Apparently then there is normally bargaining, not sure I went through that to be honest I think I just went to the final stage before acceptance and this is where I am now trapped. That stage is depression. It’s now harder to wake up and get out of bed. I feel sluggish and like a massive weight is pushing down on my chest. I have chronic fatigue anyway but this is beyond that. I do still laugh and have moments of happiness but they don’t last long. Life generally feels hard. I have incredible friends in my life which makes up for the absence of a family support network and I recognise that but I still feel incredibly alone in the world. I cry at least once every day and have had thoughts of not being here. My mind will drift off to a place of wondering if anyone would feel a loss if I wasn’t here. Those that turned on me during my anger stage still linger about to put the boot in but I’m no longer in fight mode, I’m already mentally defeated. But they are still kicking me anyway. Close friends have also given up and walked away. They can’t understand why I am not over this yet, why I can’t move on. If I can’t understand why, then how the hell can they expect that they can understand it? My 10 year plan now looks like someone else’s plan, my plan is now just get through the day. If I didn’t set reminders on my phone for everything I wouldn’t even know what day of the week it is.
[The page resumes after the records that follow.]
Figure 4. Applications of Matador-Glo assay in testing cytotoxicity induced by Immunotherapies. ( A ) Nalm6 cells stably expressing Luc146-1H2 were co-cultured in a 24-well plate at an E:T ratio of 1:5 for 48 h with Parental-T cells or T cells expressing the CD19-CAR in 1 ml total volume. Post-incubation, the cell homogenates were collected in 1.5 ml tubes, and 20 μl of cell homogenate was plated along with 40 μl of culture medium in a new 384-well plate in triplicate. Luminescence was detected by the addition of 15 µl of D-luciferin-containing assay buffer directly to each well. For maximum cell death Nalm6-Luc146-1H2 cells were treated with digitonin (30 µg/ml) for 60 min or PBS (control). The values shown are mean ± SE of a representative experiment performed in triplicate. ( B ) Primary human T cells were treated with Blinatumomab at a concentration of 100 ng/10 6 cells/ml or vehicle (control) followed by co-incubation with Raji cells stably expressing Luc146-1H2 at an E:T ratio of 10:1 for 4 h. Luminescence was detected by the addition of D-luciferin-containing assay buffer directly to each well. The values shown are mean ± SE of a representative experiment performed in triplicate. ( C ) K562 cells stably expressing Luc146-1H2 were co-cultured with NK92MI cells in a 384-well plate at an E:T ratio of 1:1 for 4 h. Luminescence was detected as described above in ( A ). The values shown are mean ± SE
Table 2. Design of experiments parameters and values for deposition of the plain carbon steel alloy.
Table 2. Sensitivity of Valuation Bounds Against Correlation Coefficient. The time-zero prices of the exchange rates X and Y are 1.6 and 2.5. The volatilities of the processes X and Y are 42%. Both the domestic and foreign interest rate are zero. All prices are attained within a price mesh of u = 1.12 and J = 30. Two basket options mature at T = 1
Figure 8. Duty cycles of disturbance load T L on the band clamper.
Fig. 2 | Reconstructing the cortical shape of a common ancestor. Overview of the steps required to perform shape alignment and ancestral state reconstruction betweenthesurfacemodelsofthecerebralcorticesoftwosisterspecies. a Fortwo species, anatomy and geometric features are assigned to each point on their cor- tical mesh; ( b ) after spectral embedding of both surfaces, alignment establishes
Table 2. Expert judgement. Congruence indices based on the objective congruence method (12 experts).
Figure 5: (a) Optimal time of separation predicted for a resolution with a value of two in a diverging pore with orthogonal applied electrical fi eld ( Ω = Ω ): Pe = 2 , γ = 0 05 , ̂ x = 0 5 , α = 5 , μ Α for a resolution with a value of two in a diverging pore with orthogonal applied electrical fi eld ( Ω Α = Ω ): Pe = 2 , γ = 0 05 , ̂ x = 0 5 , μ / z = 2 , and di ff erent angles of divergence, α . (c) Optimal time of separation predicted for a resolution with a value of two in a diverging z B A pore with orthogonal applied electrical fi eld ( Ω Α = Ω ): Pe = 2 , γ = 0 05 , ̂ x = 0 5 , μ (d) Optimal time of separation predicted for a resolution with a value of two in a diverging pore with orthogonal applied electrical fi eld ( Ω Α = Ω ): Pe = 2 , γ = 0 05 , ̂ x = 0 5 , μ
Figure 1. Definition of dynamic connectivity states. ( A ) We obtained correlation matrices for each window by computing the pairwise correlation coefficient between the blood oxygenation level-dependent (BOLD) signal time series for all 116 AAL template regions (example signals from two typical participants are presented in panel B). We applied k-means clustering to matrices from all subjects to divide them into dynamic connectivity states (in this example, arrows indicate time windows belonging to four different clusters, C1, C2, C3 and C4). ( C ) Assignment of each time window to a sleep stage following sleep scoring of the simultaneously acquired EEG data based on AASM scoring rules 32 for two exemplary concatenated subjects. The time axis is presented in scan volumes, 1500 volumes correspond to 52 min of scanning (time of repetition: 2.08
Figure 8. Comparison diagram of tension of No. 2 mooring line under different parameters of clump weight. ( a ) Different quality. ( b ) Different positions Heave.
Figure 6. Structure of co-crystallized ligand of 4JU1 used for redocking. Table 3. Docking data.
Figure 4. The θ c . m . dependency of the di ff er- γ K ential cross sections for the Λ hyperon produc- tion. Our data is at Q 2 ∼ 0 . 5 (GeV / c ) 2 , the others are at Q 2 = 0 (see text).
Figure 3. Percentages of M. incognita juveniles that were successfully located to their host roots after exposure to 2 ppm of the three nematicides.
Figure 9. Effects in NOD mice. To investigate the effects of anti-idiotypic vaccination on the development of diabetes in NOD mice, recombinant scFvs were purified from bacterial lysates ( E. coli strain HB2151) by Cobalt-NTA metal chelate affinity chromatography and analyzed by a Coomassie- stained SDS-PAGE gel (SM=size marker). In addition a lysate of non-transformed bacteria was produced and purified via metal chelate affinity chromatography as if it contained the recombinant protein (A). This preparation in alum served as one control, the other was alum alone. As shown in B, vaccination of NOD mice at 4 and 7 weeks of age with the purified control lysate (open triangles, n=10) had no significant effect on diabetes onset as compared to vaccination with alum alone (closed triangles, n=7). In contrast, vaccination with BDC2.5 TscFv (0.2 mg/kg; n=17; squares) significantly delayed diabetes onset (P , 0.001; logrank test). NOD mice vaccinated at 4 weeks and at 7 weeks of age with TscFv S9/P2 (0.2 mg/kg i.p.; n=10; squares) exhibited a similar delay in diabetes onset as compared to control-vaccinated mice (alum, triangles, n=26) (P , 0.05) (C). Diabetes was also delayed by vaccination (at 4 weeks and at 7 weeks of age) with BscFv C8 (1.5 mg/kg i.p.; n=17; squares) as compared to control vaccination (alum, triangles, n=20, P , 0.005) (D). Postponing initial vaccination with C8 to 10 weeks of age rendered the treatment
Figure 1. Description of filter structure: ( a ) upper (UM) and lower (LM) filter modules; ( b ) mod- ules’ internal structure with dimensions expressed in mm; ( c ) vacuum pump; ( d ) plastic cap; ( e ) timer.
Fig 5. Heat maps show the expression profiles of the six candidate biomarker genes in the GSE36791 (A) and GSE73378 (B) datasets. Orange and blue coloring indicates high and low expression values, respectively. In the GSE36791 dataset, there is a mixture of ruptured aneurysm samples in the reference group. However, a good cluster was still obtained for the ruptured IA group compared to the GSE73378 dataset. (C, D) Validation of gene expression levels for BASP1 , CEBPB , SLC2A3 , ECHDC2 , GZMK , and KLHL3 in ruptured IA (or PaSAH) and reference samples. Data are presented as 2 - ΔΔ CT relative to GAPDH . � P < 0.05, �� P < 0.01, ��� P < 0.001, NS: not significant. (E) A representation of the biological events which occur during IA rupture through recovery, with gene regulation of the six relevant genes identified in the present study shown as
The only times that I have clarity is when I am in work mode. When I switch into a different person and do the tasks I need to do. When there is structure. It’s how I still manage to produce my orders and keep my business ticking, it’s how I still manage to speak on the radio or to the media for my ongoing projects. It’s how I can still campaign and funnily enough it’s when I don’t feel the overwhelming pain in my chest. But then once the task is finished, the dark heavy cloud comes back and so do the tears. I have probably been at this stage since May, since I lost my election and it’s now where I’m trapped. I feel like a lost soul in Purgatory where I punish myself for not being good enough. Not being good enough to keep my marriage, not being good enough to win my election, not being good enough as a mother. The never ending cycle of self-hate.
But right now as I am writing this I think I may be able to see a little bit of light shining through, just a small amount. I looked in the mirror on Friday and liked what I saw looking back. A rarity for me as I have always hated my appearance. I have stopped scratching my own face and that area is clearing up and I am preparing myself for taking my children away on my own for a small summer break. I am even applying for jobs. Applying for jobs is a hard one when you are under this cloud as you have to sell yourself. Incredibly hard when you think very little of yourself, but there is a job I know I would be really good at so I spent a good week working on my CV so it best reflected the true me and not this temporary me. I have also accepted that I may not be able to get through this stage without help and have sought out counselling and medication as a temporary measure to help me find my way back to me.
Most importantly, I have finally opened up to the people around me and told them I’m not ok actually and allowed people to offer their support. With all these measures in place and with the realisation of what it is that is going on, I am hopeful that this dark cloud will soon be lifted and I will then reach the final stage of this grieving which is acceptance.